Dataset entries:
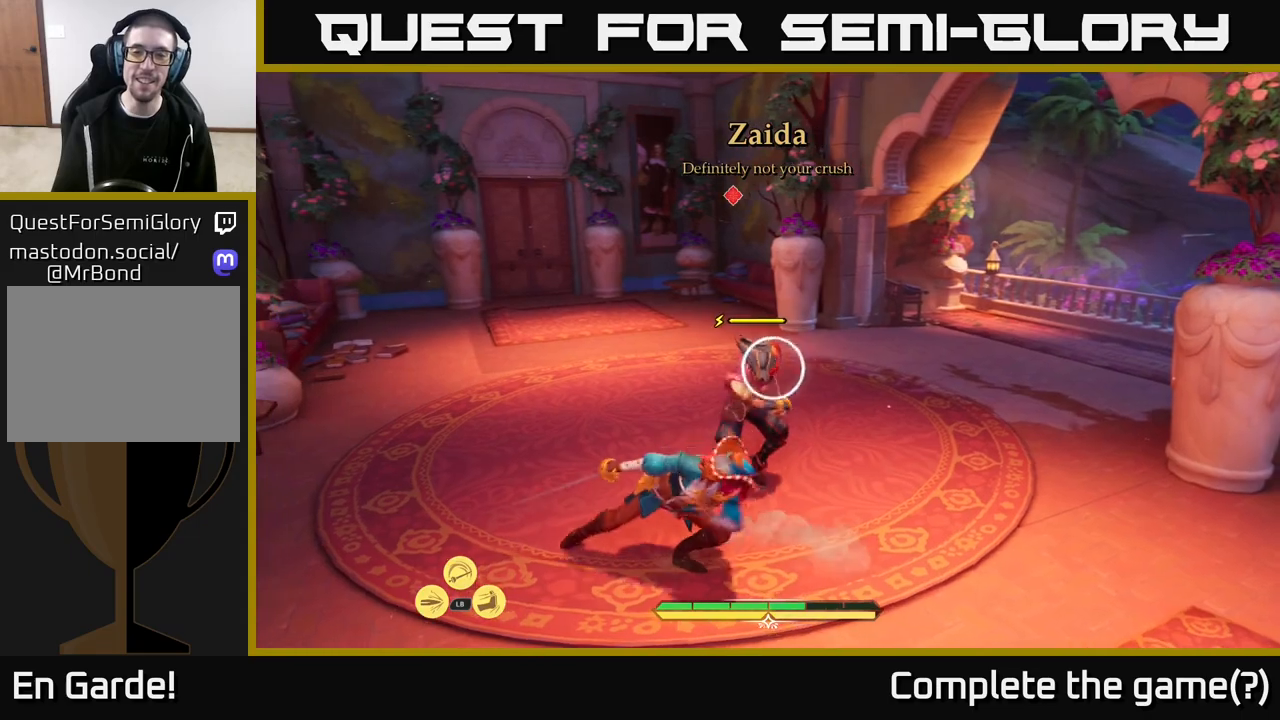
{"buttons": [], "left_stick": "center", "right_stick": "center", "events": [[300, "X", "down"], [383, "X", "up"]]}
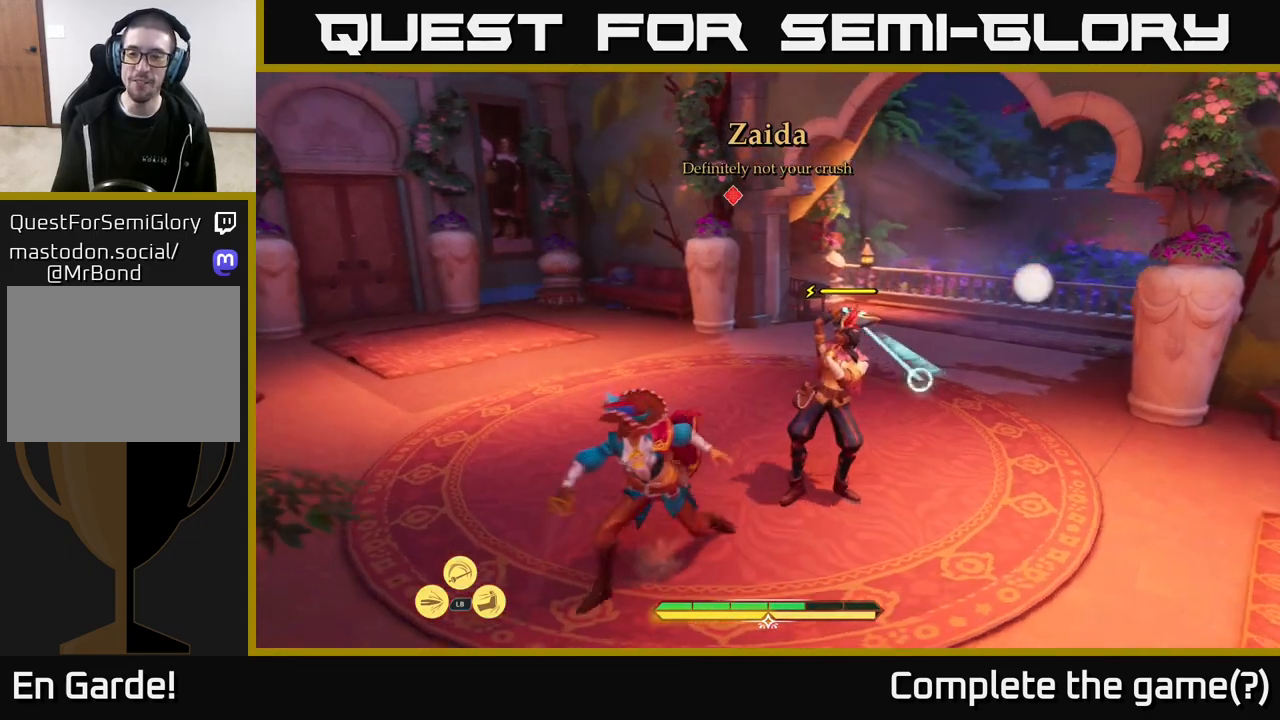
{"buttons": [], "left_stick": "center", "right_stick": "center", "events": [[117, "Y", "down"], [183, "Y", "up"]]}
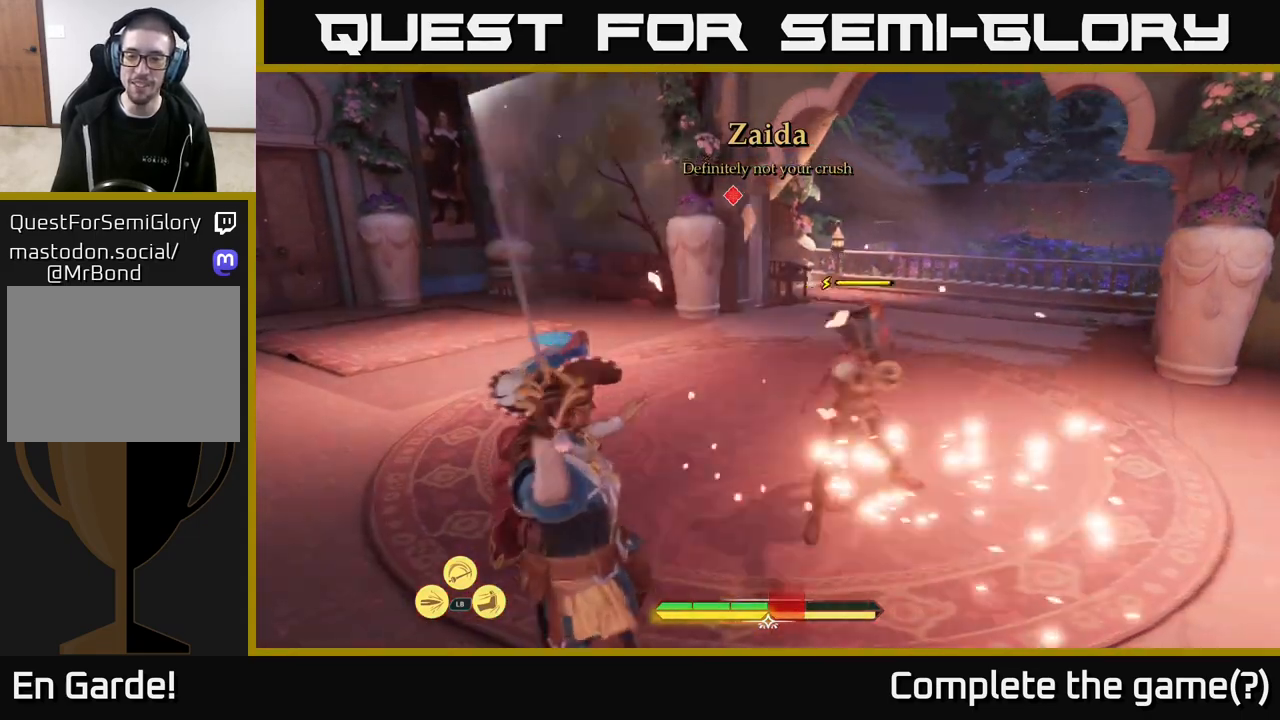
{"buttons": [], "left_stick": "up-right", "right_stick": "center", "events": [[67, "X", "down"], [167, "X", "up"], [200, "left_stick", "up-right"], [367, "X", "down"], [433, "X", "up"]]}
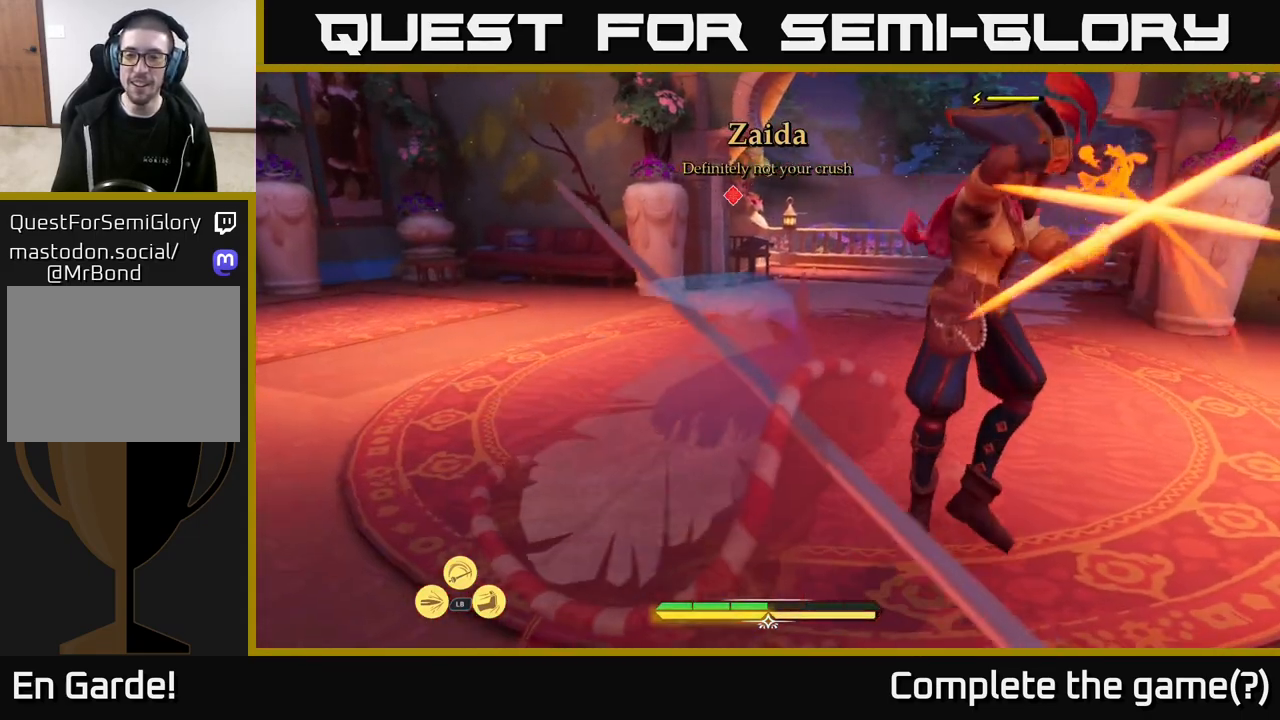
{"buttons": [], "left_stick": "center", "right_stick": "center", "events": [[133, "left_stick", "up-left"], [167, "B", "down"], [233, "B", "up"], [500, "left_stick", "center"]]}
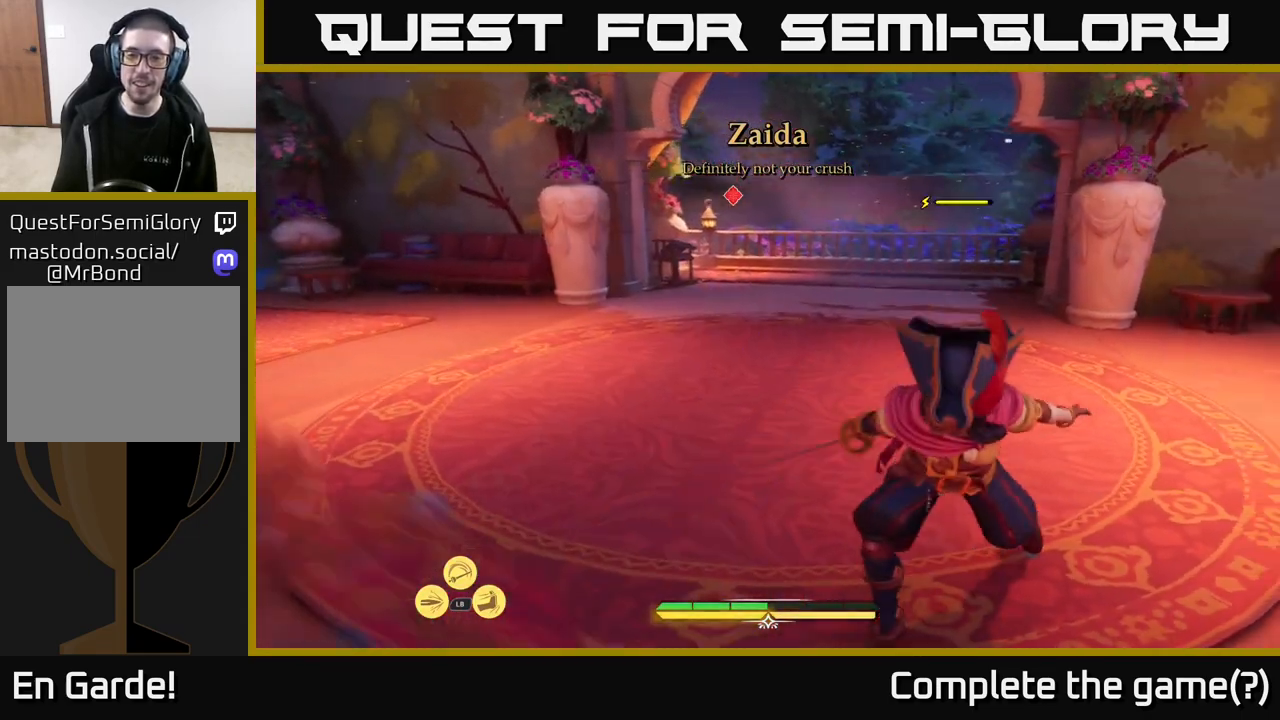
{"buttons": [], "left_stick": "up-right", "right_stick": "center", "events": [[150, "right_stick", "right"], [200, "right_stick", "center"], [283, "X", "down"], [283, "left_stick", "right"], [367, "X", "up"], [367, "left_stick", "up-right"]]}
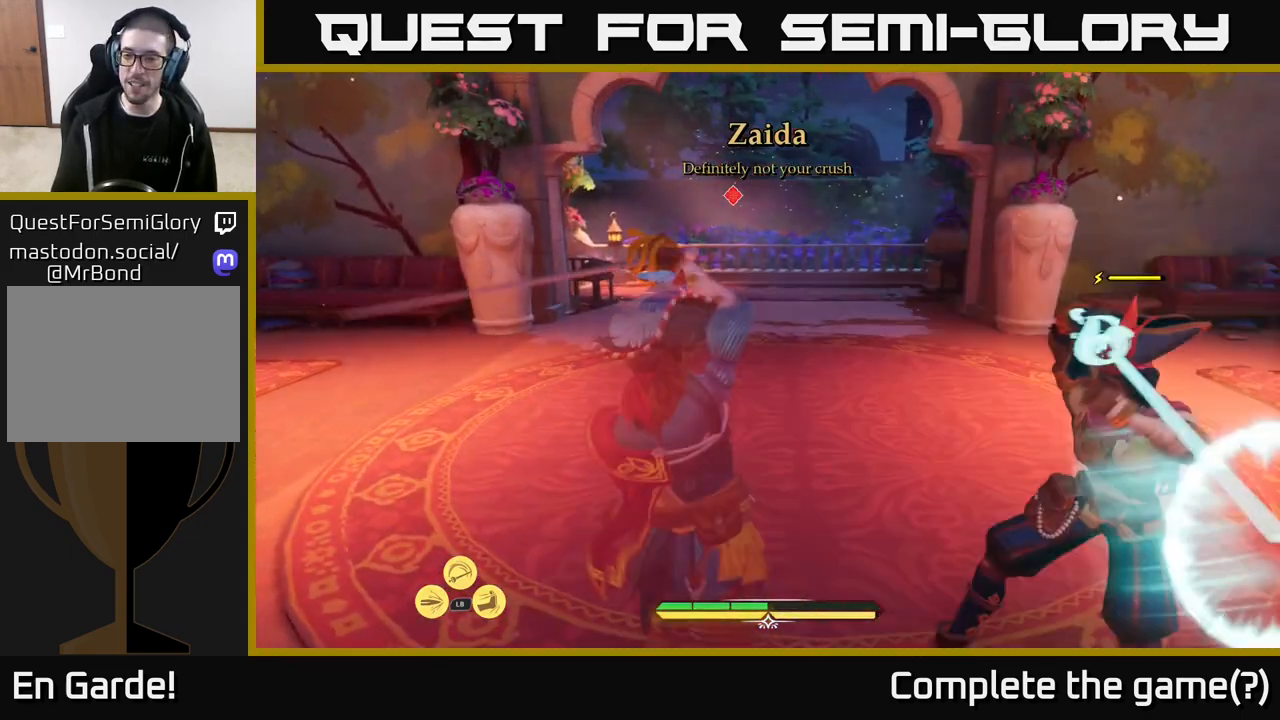
{"buttons": [], "left_stick": "up", "right_stick": "center", "events": [[50, "X", "down"], [100, "X", "up"], [100, "left_stick", "center"], [217, "B", "down"], [217, "left_stick", "up-left"], [317, "B", "up"], [467, "left_stick", "up"]]}
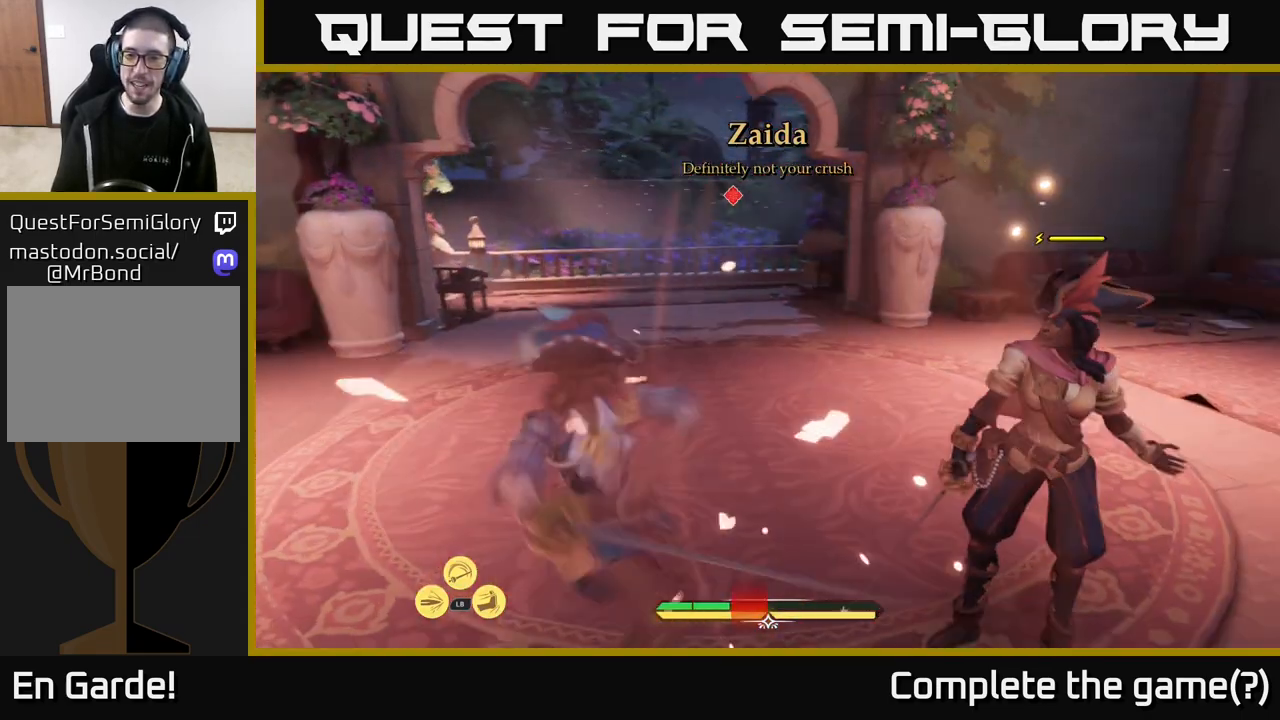
{"buttons": [], "left_stick": "center", "right_stick": "right", "events": [[117, "left_stick", "center"], [350, "right_stick", "right"]]}
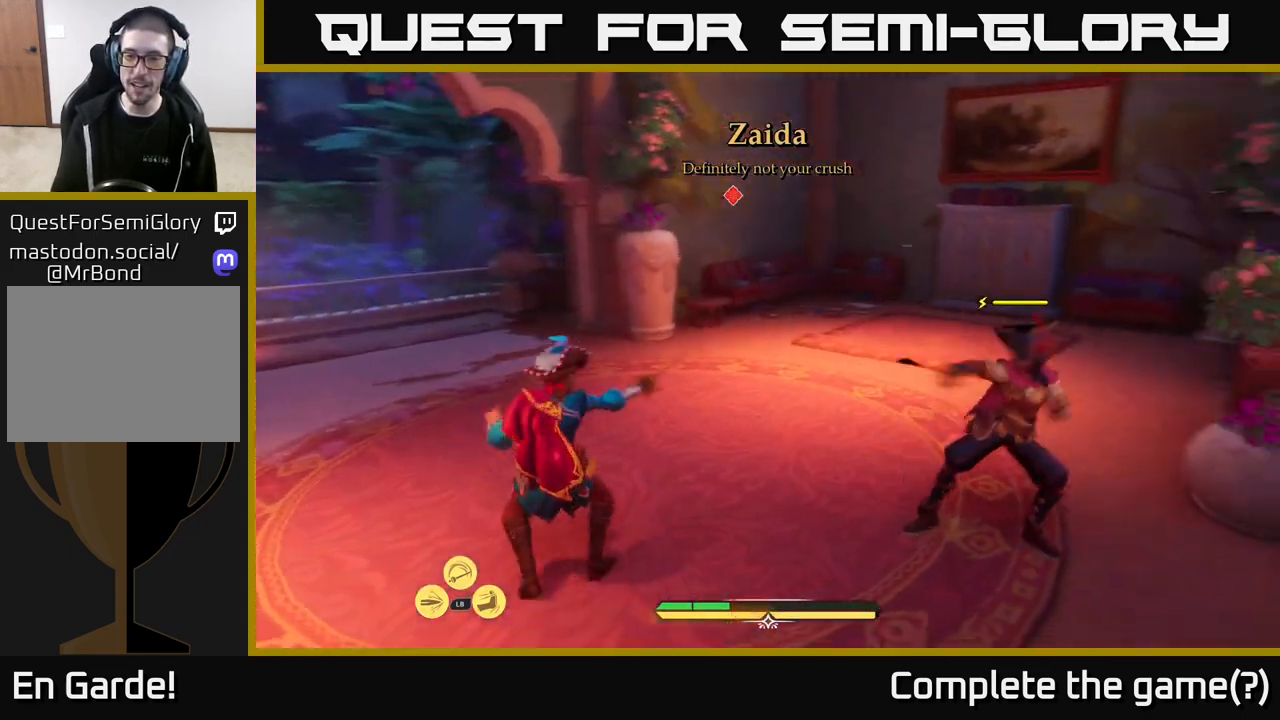
{"buttons": [], "left_stick": "center", "right_stick": "center", "events": [[50, "right_stick", "center"]]}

◆ How to complete this task ◆
A word-for-word copy of all the records above is required, with the pictures left out.

◆ Answer space ◆
{"buttons": [], "left_stick": "center", "right_stick": "center", "events": [[300, "X", "down"], [383, "X", "up"]]}
{"buttons": [], "left_stick": "center", "right_stick": "center", "events": [[117, "Y", "down"], [183, "Y", "up"]]}
{"buttons": [], "left_stick": "up-right", "right_stick": "center", "events": [[67, "X", "down"], [167, "X", "up"], [200, "left_stick", "up-right"], [367, "X", "down"], [433, "X", "up"]]}
{"buttons": [], "left_stick": "center", "right_stick": "center", "events": [[133, "left_stick", "up-left"], [167, "B", "down"], [233, "B", "up"], [500, "left_stick", "center"]]}
{"buttons": [], "left_stick": "up-right", "right_stick": "center", "events": [[150, "right_stick", "right"], [200, "right_stick", "center"], [283, "X", "down"], [283, "left_stick", "right"], [367, "X", "up"], [367, "left_stick", "up-right"]]}
{"buttons": [], "left_stick": "up", "right_stick": "center", "events": [[50, "X", "down"], [100, "X", "up"], [100, "left_stick", "center"], [217, "B", "down"], [217, "left_stick", "up-left"], [317, "B", "up"], [467, "left_stick", "up"]]}
{"buttons": [], "left_stick": "center", "right_stick": "right", "events": [[117, "left_stick", "center"], [350, "right_stick", "right"]]}
{"buttons": [], "left_stick": "center", "right_stick": "center", "events": [[50, "right_stick", "center"]]}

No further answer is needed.